Let’s take a look at one man who puts a very strong emphasis on making an impact from dead ball situations, Mr Tony Pulis. Yes, you knew he was coming. The man is managerial marmite, some hate him for his ‘long ball tactics’, others love him for his evermore individual outlook on the game, however, everyone, even Arsene Wenger, respects him for his achievements as a football boss.

The former Stoke manager has his West Brom side supremely drilled, be that defending set pieces or attacking them. No team has scored more goals from dead balls than the Baggies this season, with a huge 19 of their 39 strikes coming from such an event. A mighty 14 of those goals have been from corners, that is five greater than any other team in the division and a full 14 more than doomed Sunderland.

Pulis’ team aren’t good at set pieces simply because they are ‘big lads’. There’s so much more to it than that. They know how to attack the delivery, they work on it in training tirelessly. Each player knows their role, from the kick taker, to the decoy runner, to the Gareth McAuley or Craig Dawson crashing it home with their forehead; everyone knows their role. Watching the Midlands outfit deploy one of their set piece routines is genuinely impressive, so much so that teams are terrified of facing any ball into the box. That itself is half the battle won. Just ask Arsenal.

 It’s also a total myth that unattractive teams rely on set pieces. Liverpool rank fourth in goals scored from them, while Eddie Howe’s stubbornly attractive Bournemouth side are as high third. The dead ball has its place in the game and it is one that more teams at the top of the division should embrace.

Scoring from a set piece is not a bad thing people. Scoring is never a bad thing. If more teams dedicated more time to free-kicks, corners and the like then maybe, just maybe they too could become a more potent outfit. Maybe, just maybe they could make Tony Pulis fashionable.

If you take a look at least season, both Tottenham and Liverpool feature in the top three for goals scored from set pieces, the campaign before saw Arsenal, Tottenham and champions Chelsea feature inside the five most successful clubs from dead ball situations. Clearly some managers more fashionable than the aforementioned Pulis see set pieces as a relevant and useful tool. Yet, the likes of Man United, Man City and the Gunners all feature in the bottom half for set piece potency this season. It’s just not fashionable.

Perhaps one of the reasons that we, the viewing public hold goals of such nature in such low regard is because of TV. When a goal is scored from a corner, very rarely do you see the likes of Danny Murphy and Phil Neville compliment the routine of the attacking side, instead they pick holes in how the defence have dealt with the situation.
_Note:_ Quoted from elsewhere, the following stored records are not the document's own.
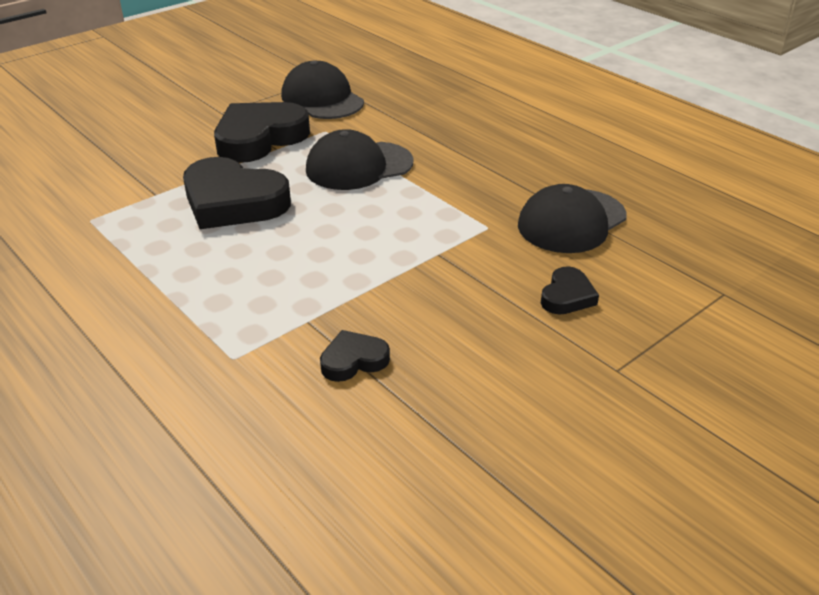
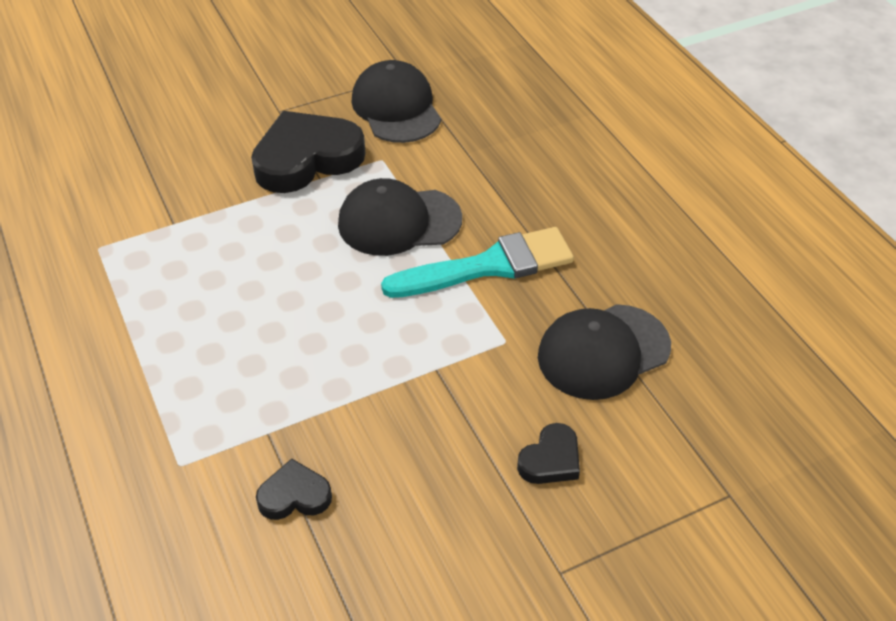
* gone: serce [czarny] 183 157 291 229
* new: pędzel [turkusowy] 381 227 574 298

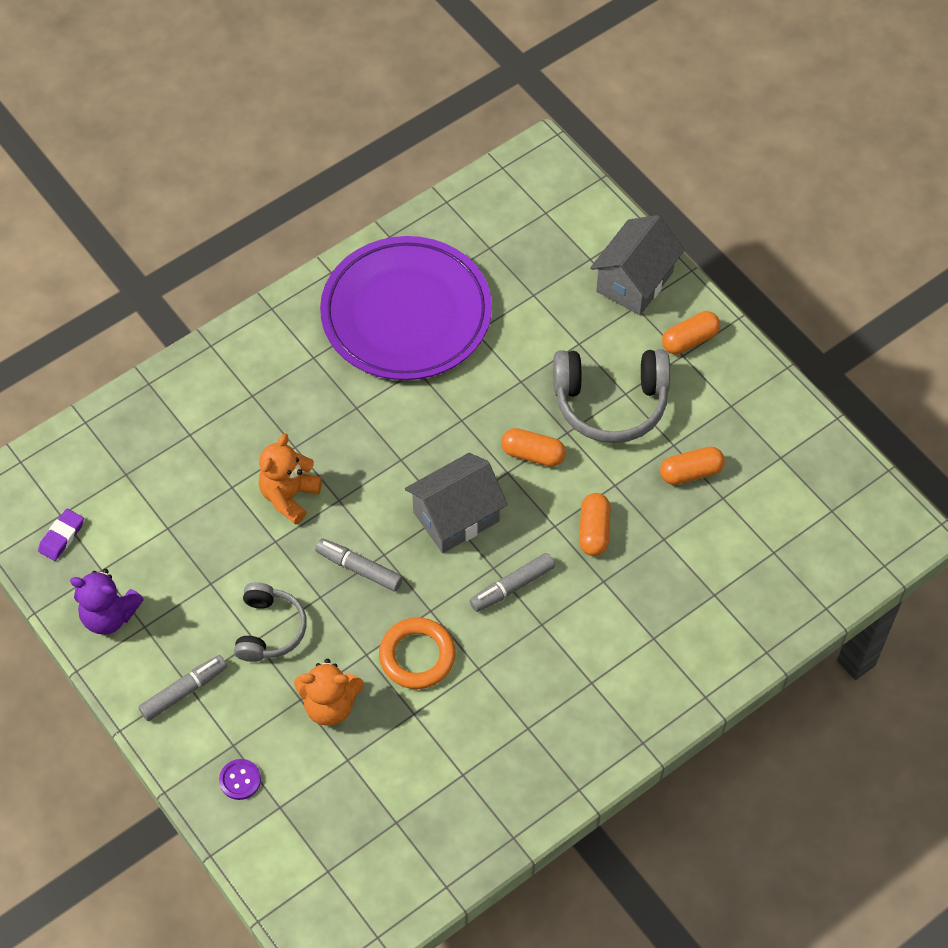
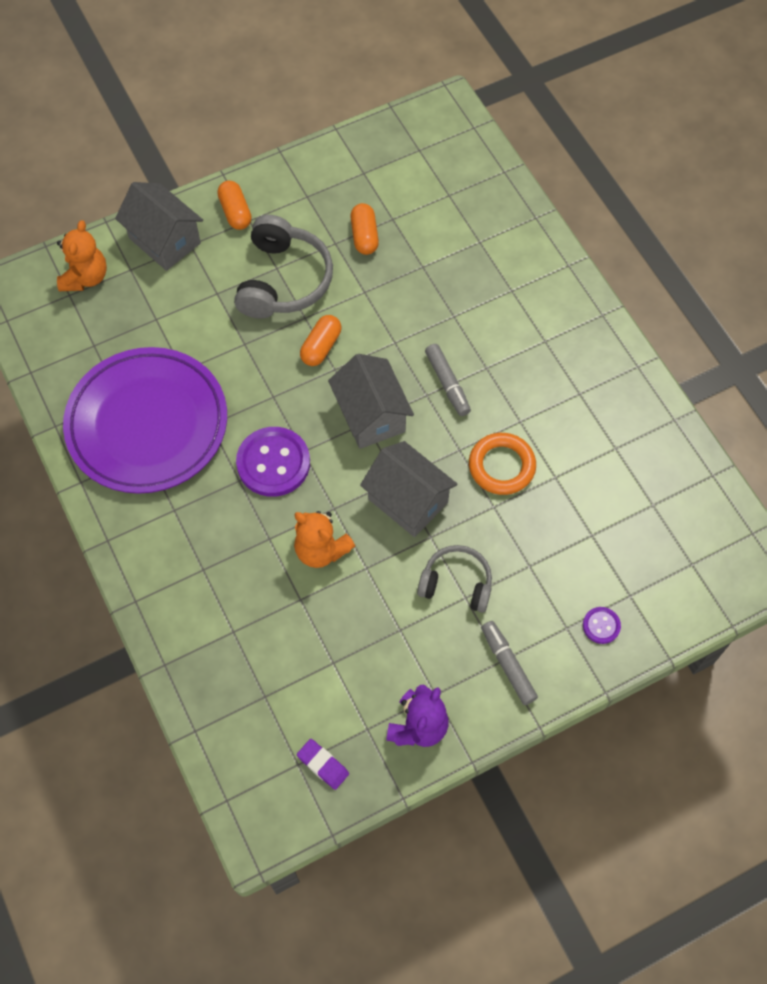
* shifted: miś [pomarańczowy] 294 659 364 726 to 57 220 107 291
* swapped: flamaster [szary] 315 539 403 592 to domek [szary] 360 441 458 537
* gone: kapsułka [pomarańczowy] 579 493 610 556
* new: guzik [fioletowy] 236 427 310 497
It’s an interesting and quite odd phenomena.

The saying goes that every goal comes from a mistake. How utterly joyless. Surely, now and again a delivery is great, an attacker loses his man well, a routine comes off or the goalscorer simply times their jump well? It happens. Attacking play can be superior too.

This addiction to finding flaws that infests the punditry game is perhaps why it has become some engrained in the footballing psyche that set piece goals are bad. If they only come from ‘poor defending’ or someone ‘switching off’, then are they really worth scoring? Yes, frankly, they are. So get your Crocs on, don your baseball cap, go get on your micro scooter and tell the world that set pieces are back and Tony Pulis is a pioneer.